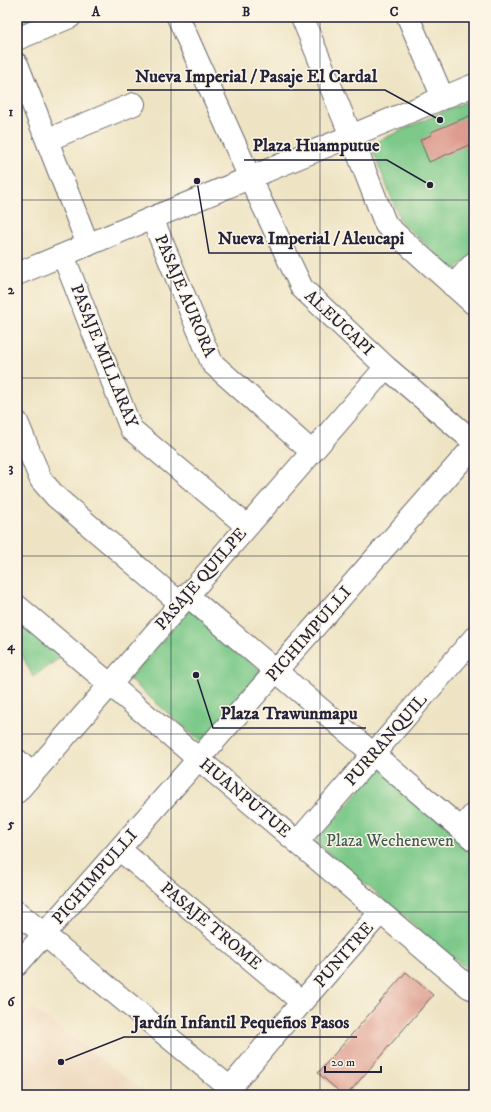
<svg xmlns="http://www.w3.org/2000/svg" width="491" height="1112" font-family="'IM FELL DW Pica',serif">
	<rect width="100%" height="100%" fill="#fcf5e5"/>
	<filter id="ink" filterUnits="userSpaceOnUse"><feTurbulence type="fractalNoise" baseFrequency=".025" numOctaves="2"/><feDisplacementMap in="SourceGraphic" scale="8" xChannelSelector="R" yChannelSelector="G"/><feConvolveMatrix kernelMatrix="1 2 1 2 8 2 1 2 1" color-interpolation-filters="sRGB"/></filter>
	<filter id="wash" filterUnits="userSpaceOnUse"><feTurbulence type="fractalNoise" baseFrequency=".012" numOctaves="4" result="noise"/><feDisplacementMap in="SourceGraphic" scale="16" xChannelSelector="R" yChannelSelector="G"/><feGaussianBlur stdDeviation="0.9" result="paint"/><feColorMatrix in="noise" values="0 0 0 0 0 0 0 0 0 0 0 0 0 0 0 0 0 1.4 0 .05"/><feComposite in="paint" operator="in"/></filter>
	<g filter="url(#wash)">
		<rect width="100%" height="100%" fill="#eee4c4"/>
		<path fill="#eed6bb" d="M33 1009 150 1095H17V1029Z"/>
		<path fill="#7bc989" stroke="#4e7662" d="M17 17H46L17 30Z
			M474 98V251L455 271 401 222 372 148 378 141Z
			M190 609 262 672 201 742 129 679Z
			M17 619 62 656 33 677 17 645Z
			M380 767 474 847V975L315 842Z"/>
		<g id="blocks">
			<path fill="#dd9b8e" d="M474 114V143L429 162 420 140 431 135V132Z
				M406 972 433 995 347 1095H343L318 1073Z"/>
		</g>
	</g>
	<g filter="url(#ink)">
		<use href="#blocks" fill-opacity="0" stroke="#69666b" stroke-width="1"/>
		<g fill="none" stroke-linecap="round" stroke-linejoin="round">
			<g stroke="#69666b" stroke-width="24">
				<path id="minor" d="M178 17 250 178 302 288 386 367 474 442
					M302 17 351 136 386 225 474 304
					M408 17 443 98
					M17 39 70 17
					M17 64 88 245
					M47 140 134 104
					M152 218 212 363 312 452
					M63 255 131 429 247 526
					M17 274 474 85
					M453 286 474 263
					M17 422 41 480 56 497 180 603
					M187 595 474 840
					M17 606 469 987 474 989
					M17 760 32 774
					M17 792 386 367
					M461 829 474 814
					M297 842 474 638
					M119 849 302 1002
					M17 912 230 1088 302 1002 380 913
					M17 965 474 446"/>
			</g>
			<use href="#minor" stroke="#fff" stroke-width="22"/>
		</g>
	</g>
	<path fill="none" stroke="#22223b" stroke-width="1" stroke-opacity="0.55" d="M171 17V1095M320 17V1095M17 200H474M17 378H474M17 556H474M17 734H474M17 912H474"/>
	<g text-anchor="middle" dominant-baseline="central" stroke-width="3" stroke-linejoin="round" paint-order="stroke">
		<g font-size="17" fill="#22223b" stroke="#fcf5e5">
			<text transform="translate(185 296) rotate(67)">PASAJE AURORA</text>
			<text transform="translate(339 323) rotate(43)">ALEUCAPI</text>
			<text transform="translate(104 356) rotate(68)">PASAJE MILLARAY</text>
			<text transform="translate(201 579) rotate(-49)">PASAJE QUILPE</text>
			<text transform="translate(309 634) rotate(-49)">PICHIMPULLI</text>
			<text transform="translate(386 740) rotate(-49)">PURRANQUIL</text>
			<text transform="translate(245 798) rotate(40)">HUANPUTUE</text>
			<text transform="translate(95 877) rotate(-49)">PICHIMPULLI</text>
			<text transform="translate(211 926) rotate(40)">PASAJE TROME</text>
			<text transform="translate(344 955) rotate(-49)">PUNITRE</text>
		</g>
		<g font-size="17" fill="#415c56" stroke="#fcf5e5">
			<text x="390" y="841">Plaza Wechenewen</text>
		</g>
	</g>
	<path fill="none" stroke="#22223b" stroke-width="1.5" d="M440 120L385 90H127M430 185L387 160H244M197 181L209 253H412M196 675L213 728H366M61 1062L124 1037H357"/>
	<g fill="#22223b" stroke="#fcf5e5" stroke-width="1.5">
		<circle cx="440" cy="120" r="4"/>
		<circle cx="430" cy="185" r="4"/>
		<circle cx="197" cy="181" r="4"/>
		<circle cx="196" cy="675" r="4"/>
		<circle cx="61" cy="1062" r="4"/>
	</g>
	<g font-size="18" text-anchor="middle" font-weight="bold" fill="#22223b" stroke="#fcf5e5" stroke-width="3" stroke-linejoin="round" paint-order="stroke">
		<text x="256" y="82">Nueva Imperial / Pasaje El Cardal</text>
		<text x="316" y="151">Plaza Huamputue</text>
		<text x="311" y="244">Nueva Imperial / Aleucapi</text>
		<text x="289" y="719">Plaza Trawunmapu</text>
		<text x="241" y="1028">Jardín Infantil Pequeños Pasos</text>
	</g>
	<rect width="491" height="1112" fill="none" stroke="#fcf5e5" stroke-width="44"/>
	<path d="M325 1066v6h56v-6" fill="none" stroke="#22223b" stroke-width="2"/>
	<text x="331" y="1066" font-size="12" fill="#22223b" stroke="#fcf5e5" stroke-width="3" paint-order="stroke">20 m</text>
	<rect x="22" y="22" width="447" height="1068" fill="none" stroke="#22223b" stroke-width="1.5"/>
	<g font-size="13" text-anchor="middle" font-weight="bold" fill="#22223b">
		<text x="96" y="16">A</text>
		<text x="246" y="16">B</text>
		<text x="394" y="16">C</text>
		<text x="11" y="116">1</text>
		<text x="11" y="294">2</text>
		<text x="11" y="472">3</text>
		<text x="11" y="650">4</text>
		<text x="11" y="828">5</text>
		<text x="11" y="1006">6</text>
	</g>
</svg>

···

→ **What you are asked to do**
All of the entries above are to be written out exactly, with no pictures.

→ **Solution below**
<svg xmlns="http://www.w3.org/2000/svg" width="491" height="1112" font-family="'IM FELL DW Pica',serif">
	<rect width="100%" height="100%" fill="#fcf5e5"/>
	<filter id="ink" filterUnits="userSpaceOnUse"><feTurbulence type="fractalNoise" baseFrequency=".025" numOctaves="2"/><feDisplacementMap in="SourceGraphic" scale="8" xChannelSelector="R" yChannelSelector="G"/><feConvolveMatrix kernelMatrix="1 2 1 2 8 2 1 2 1" color-interpolation-filters="sRGB"/></filter>
	<filter id="wash" filterUnits="userSpaceOnUse"><feTurbulence type="fractalNoise" baseFrequency=".012" numOctaves="4" result="noise"/><feDisplacementMap in="SourceGraphic" scale="16" xChannelSelector="R" yChannelSelector="G"/><feGaussianBlur stdDeviation="0.9" result="paint"/><feColorMatrix in="noise" values="0 0 0 0 0 0 0 0 0 0 0 0 0 0 0 0 0 1.4 0 .05"/><feComposite in="paint" operator="in"/></filter>
	<g filter="url(#wash)">
		<rect width="100%" height="100%" fill="#eee4c4"/>
		<path fill="#eed6bb" d="M33 1009 150 1095H17V1029Z"/>
		<path fill="#7bc989" stroke="#4e7662" d="M17 17H46L17 30Z
			M474 98V251L455 271 401 222 372 148 378 141Z
			M190 609 262 672 201 742 129 679Z
			M17 619 62 656 33 677 17 645Z
			M380 767 474 847V975L315 842Z"/>
		<g id="blocks">
			<path fill="#dd9b8e" d="M474 114V143L429 162 420 140 431 135V132Z
				M406 972 433 995 347 1095H343L318 1073Z"/>
		</g>
	</g>
	<g filter="url(#ink)">
		<use href="#blocks" fill-opacity="0" stroke="#69666b" stroke-width="1"/>
		<g fill="none" stroke-linecap="round" stroke-linejoin="round">
			<g stroke="#69666b" stroke-width="24">
				<path id="minor" d="M178 17 250 178 302 288 386 367 474 442
					M302 17 351 136 386 225 474 304
					M408 17 443 98
					M17 39 70 17
					M17 64 88 245
					M47 140 134 104
					M152 218 212 363 312 452
					M63 255 131 429 247 526
					M17 274 474 85
					M453 286 474 263
					M17 422 41 480 56 497 180 603
					M187 595 474 840
					M17 606 469 987 474 989
					M17 760 32 774
					M17 792 386 367
					M461 829 474 814
					M297 842 474 638
					M119 849 302 1002
					M17 912 230 1088 302 1002 380 913
					M17 965 474 446"/>
			</g>
			<use href="#minor" stroke="#fff" stroke-width="22"/>
		</g>
	</g>
	<path fill="none" stroke="#22223b" stroke-width="1" stroke-opacity="0.55" d="M171 17V1095M320 17V1095M17 200H474M17 378H474M17 556H474M17 734H474M17 912H474"/>
	<g text-anchor="middle" dominant-baseline="central" stroke-width="3" stroke-linejoin="round" paint-order="stroke">
		<g font-size="17" fill="#22223b" stroke="#fcf5e5">
			<text transform="translate(185 296) rotate(67)">PASAJE AURORA</text>
			<text transform="translate(339 323) rotate(43)">ALEUCAPI</text>
			<text transform="translate(104 356) rotate(68)">PASAJE MILLARAY</text>
			<text transform="translate(201 579) rotate(-49)">PASAJE QUILPE</text>
			<text transform="translate(309 634) rotate(-49)">PICHIMPULLI</text>
			<text transform="translate(386 740) rotate(-49)">PURRANQUIL</text>
			<text transform="translate(245 798) rotate(40)">HUANPUTUE</text>
			<text transform="translate(95 877) rotate(-49)">PICHIMPULLI</text>
			<text transform="translate(211 926) rotate(40)">PASAJE TROME</text>
			<text transform="translate(344 955) rotate(-49)">PUNITRE</text>
		</g>
		<g font-size="17" fill="#415c56" stroke="#fcf5e5">
			<text x="390" y="841">Plaza Wechenewen</text>
		</g>
	</g>
	<path fill="none" stroke="#22223b" stroke-width="1.5" d="M440 120L385 90H127M430 185L387 160H244M197 181L209 253H412M196 675L213 728H366M61 1062L124 1037H357"/>
	<g fill="#22223b" stroke="#fcf5e5" stroke-width="1.5">
		<circle cx="440" cy="120" r="4"/>
		<circle cx="430" cy="185" r="4"/>
		<circle cx="197" cy="181" r="4"/>
		<circle cx="196" cy="675" r="4"/>
		<circle cx="61" cy="1062" r="4"/>
	</g>
	<g font-size="18" text-anchor="middle" font-weight="bold" fill="#22223b" stroke="#fcf5e5" stroke-width="3" stroke-linejoin="round" paint-order="stroke">
		<text x="256" y="82">Nueva Imperial / Pasaje El Cardal</text>
		<text x="316" y="151">Plaza Huamputue</text>
		<text x="311" y="244">Nueva Imperial / Aleucapi</text>
		<text x="289" y="719">Plaza Trawunmapu</text>
		<text x="241" y="1028">Jardín Infantil Pequeños Pasos</text>
	</g>
	<rect width="491" height="1112" fill="none" stroke="#fcf5e5" stroke-width="44"/>
	<path d="M325 1066v6h56v-6" fill="none" stroke="#22223b" stroke-width="2"/>
	<text x="331" y="1066" font-size="12" fill="#22223b" stroke="#fcf5e5" stroke-width="3" paint-order="stroke">20 m</text>
	<rect x="22" y="22" width="447" height="1068" fill="none" stroke="#22223b" stroke-width="1.5"/>
	<g font-size="13" text-anchor="middle" font-weight="bold" fill="#22223b">
		<text x="96" y="16">A</text>
		<text x="246" y="16">B</text>
		<text x="394" y="16">C</text>
		<text x="11" y="116">1</text>
		<text x="11" y="294">2</text>
		<text x="11" y="472">3</text>
		<text x="11" y="650">4</text>
		<text x="11" y="828">5</text>
		<text x="11" y="1006">6</text>
	</g>
</svg>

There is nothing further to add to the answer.